In the entries that follow, find the line containing "たはその他の同等の電子通信形式（モバイルアプリケ", then output exactly every line from the first through that one.

PROVIDED MATERIAL Start Marker

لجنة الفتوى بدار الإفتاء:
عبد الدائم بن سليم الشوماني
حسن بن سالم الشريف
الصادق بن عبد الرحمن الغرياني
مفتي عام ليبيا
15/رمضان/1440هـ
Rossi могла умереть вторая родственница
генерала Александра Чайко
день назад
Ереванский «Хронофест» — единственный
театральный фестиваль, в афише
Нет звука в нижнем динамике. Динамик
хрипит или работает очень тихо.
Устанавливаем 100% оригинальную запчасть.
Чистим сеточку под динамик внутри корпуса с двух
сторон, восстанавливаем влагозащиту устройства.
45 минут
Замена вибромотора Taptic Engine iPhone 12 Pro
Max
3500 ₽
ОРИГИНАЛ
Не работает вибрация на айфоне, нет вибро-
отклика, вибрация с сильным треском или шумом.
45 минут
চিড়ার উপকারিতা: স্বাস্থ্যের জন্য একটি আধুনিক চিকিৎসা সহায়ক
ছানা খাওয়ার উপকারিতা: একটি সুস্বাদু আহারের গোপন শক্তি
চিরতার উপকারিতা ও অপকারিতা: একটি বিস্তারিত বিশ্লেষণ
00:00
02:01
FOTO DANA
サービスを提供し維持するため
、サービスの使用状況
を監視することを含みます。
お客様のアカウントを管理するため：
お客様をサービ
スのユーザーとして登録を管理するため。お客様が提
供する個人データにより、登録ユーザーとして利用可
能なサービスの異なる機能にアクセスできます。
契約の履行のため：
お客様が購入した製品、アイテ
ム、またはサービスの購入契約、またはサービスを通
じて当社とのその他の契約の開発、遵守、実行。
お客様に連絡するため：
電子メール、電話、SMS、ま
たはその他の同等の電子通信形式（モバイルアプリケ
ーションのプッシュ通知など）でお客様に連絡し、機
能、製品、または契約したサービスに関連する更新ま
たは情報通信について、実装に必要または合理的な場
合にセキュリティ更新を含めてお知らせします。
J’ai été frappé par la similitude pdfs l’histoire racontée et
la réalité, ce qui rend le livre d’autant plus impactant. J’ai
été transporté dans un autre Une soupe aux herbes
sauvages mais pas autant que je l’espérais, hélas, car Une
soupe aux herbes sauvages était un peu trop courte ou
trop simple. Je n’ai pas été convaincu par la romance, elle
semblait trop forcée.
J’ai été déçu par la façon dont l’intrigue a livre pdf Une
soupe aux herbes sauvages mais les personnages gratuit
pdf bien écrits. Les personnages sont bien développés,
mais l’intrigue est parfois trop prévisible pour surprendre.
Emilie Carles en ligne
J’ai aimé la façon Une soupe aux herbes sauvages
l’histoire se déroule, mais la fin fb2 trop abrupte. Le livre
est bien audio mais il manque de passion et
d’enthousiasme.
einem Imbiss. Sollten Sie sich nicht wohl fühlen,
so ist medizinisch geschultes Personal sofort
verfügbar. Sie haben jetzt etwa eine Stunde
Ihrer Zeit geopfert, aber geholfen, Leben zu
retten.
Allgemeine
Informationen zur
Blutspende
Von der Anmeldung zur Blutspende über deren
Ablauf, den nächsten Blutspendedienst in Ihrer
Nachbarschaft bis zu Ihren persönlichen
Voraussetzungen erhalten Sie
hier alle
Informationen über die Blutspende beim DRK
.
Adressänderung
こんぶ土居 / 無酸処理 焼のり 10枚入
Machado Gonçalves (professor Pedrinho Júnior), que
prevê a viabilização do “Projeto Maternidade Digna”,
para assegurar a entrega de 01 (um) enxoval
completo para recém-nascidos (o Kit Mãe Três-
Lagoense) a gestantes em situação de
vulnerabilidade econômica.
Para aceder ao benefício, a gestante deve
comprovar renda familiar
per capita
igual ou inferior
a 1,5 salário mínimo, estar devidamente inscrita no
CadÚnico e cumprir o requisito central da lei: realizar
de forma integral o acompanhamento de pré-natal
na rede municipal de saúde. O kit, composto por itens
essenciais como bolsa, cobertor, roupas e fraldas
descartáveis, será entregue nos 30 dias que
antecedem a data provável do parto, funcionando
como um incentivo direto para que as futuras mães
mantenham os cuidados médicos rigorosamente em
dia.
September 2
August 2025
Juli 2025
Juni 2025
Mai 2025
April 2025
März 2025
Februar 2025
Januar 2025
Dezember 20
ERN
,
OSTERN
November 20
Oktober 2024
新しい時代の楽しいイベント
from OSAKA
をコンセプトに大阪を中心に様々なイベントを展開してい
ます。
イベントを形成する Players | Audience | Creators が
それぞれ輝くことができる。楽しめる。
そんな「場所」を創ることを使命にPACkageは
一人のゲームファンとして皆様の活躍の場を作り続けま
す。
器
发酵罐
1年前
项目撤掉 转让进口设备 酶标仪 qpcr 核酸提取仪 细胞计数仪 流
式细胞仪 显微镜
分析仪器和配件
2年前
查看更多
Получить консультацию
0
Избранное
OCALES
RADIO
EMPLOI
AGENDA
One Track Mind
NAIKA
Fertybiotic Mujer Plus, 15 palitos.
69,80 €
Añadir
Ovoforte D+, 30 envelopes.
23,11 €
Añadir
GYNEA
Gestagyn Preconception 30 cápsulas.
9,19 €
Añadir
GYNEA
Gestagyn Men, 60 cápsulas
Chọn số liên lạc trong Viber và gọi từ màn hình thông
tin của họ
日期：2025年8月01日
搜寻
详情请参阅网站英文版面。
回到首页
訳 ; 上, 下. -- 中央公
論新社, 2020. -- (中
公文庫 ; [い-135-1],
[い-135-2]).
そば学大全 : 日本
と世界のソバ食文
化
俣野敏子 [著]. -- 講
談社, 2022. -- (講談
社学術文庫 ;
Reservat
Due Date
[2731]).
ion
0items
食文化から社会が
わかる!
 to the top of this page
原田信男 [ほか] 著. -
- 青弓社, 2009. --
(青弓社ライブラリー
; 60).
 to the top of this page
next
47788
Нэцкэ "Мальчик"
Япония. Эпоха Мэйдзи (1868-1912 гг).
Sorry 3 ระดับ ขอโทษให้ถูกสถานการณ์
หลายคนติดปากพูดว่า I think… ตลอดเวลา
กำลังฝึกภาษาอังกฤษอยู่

PROVIDED MATERIAL End Marker

▸ **ANSWER BOX**
لجنة الفتوى بدار الإفتاء:
عبد الدائم بن سليم الشوماني
حسن بن سالم الشريف
الصادق بن عبد الرحمن الغرياني
مفتي عام ليبيا
15/رمضان/1440هـ
Rossi могла умереть вторая родственница
генерала Александра Чайко
день назад
Ереванский «Хронофест» — единственный
театральный фестиваль, в афише
Нет звука в нижнем динамике. Динамик
хрипит или работает очень тихо.
Устанавливаем 100% оригинальную запчасть.
Чистим сеточку под динамик внутри корпуса с двух
сторон, восстанавливаем влагозащиту устройства.
45 минут
Замена вибромотора Taptic Engine iPhone 12 Pro
Max
3500 ₽
ОРИГИНАЛ
Не работает вибрация на айфоне, нет вибро-
отклика, вибрация с сильным треском или шумом.
45 минут
চিড়ার উপকারিতা: স্বাস্থ্যের জন্য একটি আধুনিক চিকিৎসা সহায়ক
ছানা খাওয়ার উপকারিতা: একটি সুস্বাদু আহারের গোপন শক্তি
চিরতার উপকারিতা ও অপকারিতা: একটি বিস্তারিত বিশ্লেষণ
00:00
02:01
FOTO DANA
サービスを提供し維持するため
、サービスの使用状況
を監視することを含みます。
お客様のアカウントを管理するため：
お客様をサービ
スのユーザーとして登録を管理するため。お客様が提
供する個人データにより、登録ユーザーとして利用可
能なサービスの異なる機能にアクセスできます。
契約の履行のため：
お客様が購入した製品、アイテ
ム、またはサービスの購入契約、またはサービスを通
じて当社とのその他の契約の開発、遵守、実行。
お客様に連絡するため：
電子メール、電話、SMS、ま
たはその他の同等の電子通信形式（モバイルアプリケ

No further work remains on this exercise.